# Seitenzahl bei Word



## yani (8. August 2005)

Hallo,

ich habe irgendwie ein PRoblem mit der Seitenzahl.
Normalerweise geht es ja, aber dieses Mal nicht.
also, ich möchte, dass im Deckblatt keine Seitenzahl vorhanden ist. Im Inhaltsverzeichnis, ABbildungsverzeichnis, ABkürzungserzeichnis sollen römische Zahlen sein also I, II, III. Danach soll erst die Zahlen 1,2,.....sein, also wenn mit dem richtigen Inhalt beginnt und bei 22 Seiten aufhören. DAnach kommt ja der Anhang.


Im Moment macht mein PC es so, dass auf der 2. Seite  und folgende die Seitenzahl 1 immer in der Kopfzeile steht und nicht fortlaufend nummeriert.
Was mache ich bloß.

Bitte helft mir.
Danke


----------



## Obba (8. August 2005)

Hallo yani,
also normalerweise kannst Du das ganz einfach unter "Seitenzahl formatieren" angeben.
Am Anfang, wo dann die normale Seitenzählerei beginnt, klickst Du dann also auf die entsprechende Einstellung. Also bei mir hat das einwandfrei geklappt.


----------



## yani (9. August 2005)

Hi,

also bei mir klappt das irgendwie trotzdem nicht.
Wärst Du so nett und kannst mir evtl eine Vorlage in Word zuschicken, in der auf der  

- ersten Seite das Deckblatt ohne Seitenzahl
-zweiten Seite unf folgende Seiten römische Zahlen I, II, III (je nachdem man, wieviel man  braucht)
-auf den nächsten Seiten arabische Zahlen 1, 2, 3,.....
-dann wieder auf den nächsten Seiten römische Zahlen, welches fortlaufend von den obigen Seiten mit  römischen Zahlen fortgesetzt wird. (also, wenn ám ANfang I,II, III, dann für den Anhang hier IV...)

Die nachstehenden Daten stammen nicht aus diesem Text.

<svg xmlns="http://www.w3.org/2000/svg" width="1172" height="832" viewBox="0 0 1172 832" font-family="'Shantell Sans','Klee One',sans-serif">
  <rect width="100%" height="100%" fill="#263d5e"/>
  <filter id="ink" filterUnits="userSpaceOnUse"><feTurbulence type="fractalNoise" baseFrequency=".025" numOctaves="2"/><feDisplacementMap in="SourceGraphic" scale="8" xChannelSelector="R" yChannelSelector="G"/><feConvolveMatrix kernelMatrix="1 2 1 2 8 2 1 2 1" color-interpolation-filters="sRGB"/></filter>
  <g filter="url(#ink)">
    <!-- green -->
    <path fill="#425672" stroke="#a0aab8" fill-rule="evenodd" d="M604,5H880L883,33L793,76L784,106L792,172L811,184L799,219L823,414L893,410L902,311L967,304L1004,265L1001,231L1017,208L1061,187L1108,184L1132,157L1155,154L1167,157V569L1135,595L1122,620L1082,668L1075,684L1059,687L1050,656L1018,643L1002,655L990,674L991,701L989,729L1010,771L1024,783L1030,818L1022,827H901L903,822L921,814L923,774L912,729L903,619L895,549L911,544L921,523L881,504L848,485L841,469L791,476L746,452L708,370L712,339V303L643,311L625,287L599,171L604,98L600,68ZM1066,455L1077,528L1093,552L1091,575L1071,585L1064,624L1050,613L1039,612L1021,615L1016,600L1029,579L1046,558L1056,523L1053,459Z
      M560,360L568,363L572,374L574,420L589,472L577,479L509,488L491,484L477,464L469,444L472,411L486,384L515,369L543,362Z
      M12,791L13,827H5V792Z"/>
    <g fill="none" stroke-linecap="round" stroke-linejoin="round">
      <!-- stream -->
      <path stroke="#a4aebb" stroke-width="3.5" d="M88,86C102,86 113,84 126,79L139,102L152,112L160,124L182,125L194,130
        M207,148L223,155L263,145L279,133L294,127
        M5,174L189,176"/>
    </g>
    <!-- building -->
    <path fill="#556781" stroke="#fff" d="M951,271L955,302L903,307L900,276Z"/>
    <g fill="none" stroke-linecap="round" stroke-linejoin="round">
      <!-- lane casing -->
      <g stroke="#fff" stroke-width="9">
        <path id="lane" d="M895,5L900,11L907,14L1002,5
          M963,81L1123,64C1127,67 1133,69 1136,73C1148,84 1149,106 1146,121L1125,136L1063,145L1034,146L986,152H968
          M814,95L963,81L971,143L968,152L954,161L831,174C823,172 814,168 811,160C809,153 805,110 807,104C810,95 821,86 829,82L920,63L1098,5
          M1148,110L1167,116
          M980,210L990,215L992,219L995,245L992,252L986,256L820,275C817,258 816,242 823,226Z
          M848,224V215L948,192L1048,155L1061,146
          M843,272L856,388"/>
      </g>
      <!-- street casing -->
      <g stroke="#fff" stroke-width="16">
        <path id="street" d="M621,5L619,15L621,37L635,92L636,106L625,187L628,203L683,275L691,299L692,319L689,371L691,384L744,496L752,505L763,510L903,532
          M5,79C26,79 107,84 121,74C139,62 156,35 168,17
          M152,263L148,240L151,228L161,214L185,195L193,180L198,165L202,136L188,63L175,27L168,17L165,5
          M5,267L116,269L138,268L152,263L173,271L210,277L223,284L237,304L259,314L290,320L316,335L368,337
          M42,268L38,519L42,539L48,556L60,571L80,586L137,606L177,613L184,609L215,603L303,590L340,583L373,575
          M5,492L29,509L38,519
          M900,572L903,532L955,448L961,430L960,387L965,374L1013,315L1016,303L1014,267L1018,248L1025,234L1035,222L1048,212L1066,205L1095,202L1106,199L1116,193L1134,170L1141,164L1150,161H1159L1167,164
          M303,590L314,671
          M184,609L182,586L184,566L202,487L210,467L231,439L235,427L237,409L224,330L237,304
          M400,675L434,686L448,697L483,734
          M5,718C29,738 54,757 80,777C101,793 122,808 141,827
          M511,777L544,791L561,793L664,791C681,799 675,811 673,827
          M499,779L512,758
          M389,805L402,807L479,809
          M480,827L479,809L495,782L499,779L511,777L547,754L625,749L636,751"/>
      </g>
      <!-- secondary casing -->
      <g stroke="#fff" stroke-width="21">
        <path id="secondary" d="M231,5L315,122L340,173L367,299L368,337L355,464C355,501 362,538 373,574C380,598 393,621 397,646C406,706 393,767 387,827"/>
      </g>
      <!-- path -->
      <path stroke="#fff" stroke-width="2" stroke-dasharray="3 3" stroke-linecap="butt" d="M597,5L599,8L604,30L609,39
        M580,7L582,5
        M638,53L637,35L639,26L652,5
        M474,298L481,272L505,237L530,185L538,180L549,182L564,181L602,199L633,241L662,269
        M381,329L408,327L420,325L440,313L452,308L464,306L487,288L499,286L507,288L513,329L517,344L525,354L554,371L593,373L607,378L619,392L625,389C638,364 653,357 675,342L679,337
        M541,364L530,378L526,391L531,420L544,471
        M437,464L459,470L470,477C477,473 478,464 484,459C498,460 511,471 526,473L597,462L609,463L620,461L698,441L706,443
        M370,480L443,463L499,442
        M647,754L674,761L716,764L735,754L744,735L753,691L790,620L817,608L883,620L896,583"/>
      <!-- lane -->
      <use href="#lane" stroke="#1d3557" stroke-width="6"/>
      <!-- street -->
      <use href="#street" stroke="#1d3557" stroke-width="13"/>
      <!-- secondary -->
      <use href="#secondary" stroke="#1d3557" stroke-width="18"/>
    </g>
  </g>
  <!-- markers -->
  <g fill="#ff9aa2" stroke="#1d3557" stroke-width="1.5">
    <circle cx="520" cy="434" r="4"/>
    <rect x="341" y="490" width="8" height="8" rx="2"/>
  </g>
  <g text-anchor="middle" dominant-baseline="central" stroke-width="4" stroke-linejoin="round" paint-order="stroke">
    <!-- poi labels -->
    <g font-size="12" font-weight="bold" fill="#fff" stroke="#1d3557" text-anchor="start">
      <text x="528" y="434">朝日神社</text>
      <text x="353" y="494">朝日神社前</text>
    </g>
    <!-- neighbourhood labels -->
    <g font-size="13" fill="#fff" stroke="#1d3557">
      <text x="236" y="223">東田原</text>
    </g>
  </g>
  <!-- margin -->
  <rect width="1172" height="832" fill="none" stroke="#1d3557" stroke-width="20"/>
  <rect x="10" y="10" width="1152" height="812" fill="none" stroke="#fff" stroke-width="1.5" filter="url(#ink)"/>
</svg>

Ich wäre Dir sehr dankbar, wenn Du dies hinbekommst und mir netterweise dies zuschickst. Und kannst mir sagen wie Du es angestellt hast. Ich bin echt am verzweifeln.

yani


----------



## Obba (12. August 2005)

Hallo yani,

also habe gerade nochmal gefummelt. Habe soweit alles ohne Probleme hin bekommen bis auf das Deckblatt    Das kann man vielleicht nochmal extra erstellen und vorne vorhängen.
Du musst nur immer angeben, welches neue Format die Seitenzahl haben soll und beim Formatwechsel nicht angeklickt haben: *Fortsetzen vom vorherigen Abschnitt*
auf der nächsten Seite soll das jedoch wieder passieren, also klickst Du das dann an...

Habe Dir ein paar Seiten vorbereitet. Schick mir mal Deine Mailadresse per PN, dann sende ich Dir das mal zu.


----------